Ausbildung
Die Zahl der Schüler, die in den Sommerferien Privatunterricht nehmen, ist im Vergleich zu den letzten zwei Jahren deutlich gestiegen. Gleichzeitig ist der Unterricht für immer mehr Familien nicht mehr bezahlbar.
08.08.2022 33.05
Ab heute 5.33 Uhr online
Eine Umfrage des Meinungsforschungsinstituts IFES im Auftrag der Arbeiterkammer (AK) zeigt, dass im Schuljahr 2021/2022 41.000 Schülerinnen und Schüler in Niederösterreich Nachhilfe oder Nachhilfe erhielten. Mehr als die Hälfte haben für dieses Training bezahlt. Im Durchschnitt sind das rund 670 Euro pro Kind und Jahr, was einer Steigerung von rund 43 Prozent gegenüber dem Schuljahr 2019/2020 entspricht.
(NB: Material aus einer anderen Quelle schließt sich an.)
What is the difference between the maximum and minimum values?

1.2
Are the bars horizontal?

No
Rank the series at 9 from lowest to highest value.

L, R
Insgesamt wurden im Studienjahr 2020/2021 EUR 16,8 Mio. in Bildung in Niederösterreich investiert. Im Vergleich zum Vorjahr (2019/2020: 16 Mio. €) ist dies auf den ersten Blick nur eine geringe Steigerung. Auffällig ist jedoch, dass im gleichen Zeitraum die Zahl derer, die sich Privatunterricht leisten konnten, um 17 Prozent zurückgegangen ist. In diesem Jahr hat sich die Nachfrage jedoch wieder auf dem Ausgangsniveau stabilisiert.
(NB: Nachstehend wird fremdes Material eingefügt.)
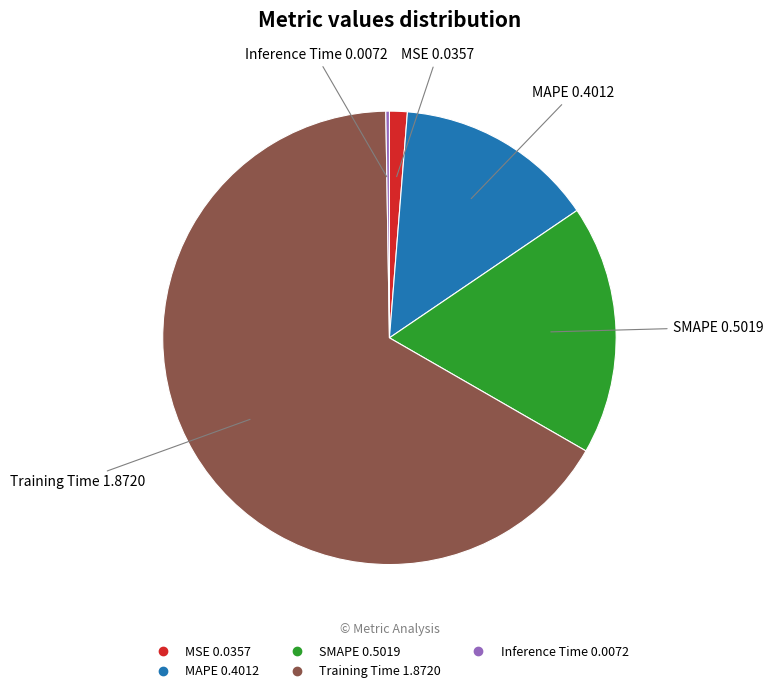

Does Training Time represent more than half of the total?

Yes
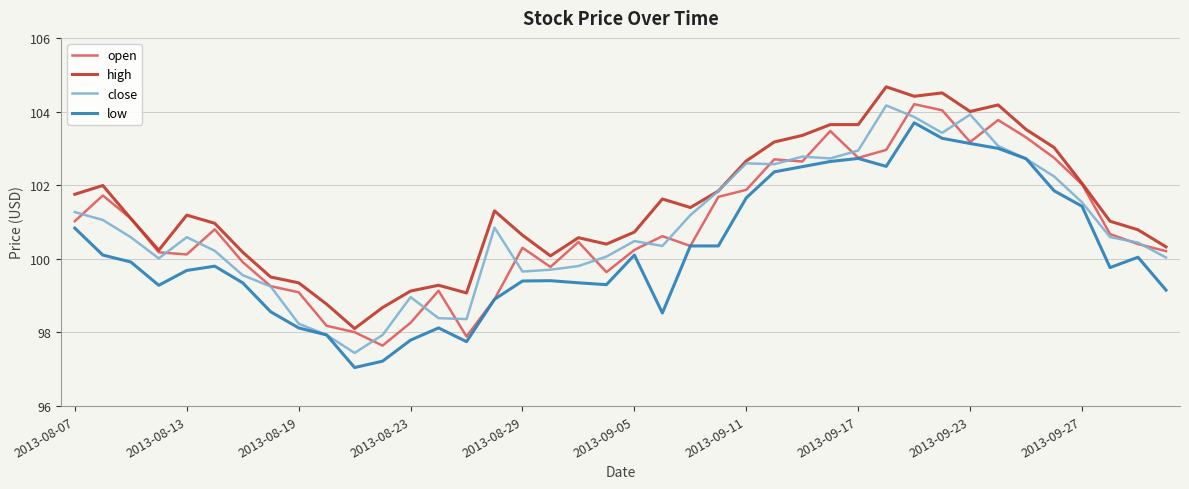

Which series has the largest total across all categories?

high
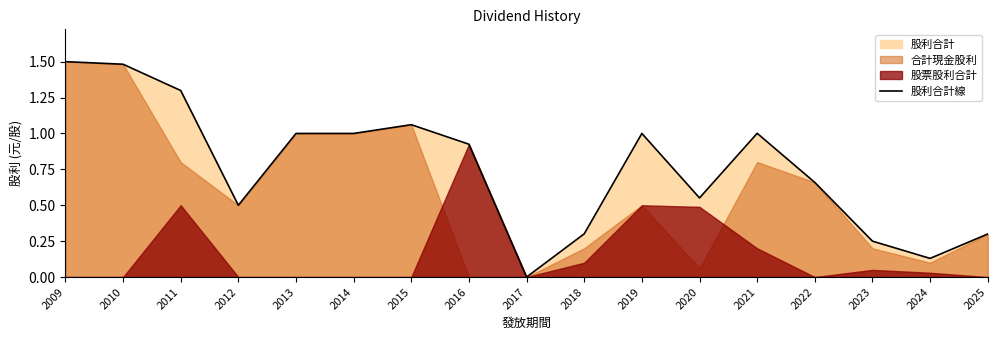

What is the difference between the second highest and second lowest values?

1.4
Homeschooling als Herausforderung
Die Umfrageergebnisse zeigen auch, dass der Unterricht für viele nicht zugänglich ist. Eltern und Erziehungsberechtigte von 33.000 Schülern würden gerne Nachhilfe für ihre Kinder in Anspruch nehmen, haben dies aber aus Kosten- und Verfügbarkeitsgründen nicht getan. Es wird viel Nachholbedarf geben.
Aufgrund der Mehrbelastung durch das Fernstudium besteht insbesondere in Mathematik Nachholbedarf. „Das führte natürlich zu vielen High Fives. Jetzt gibt es jede Menge Nachprüfungen“, sagt Wolfgang Sowek, Inhaber des Studentenwerks St. Pölten. Auch am Schulplatz ist die Buchungslage gut. In diesem Sommer sind die Verkäufe gegenüber 2019 um 26 Prozent gestiegen.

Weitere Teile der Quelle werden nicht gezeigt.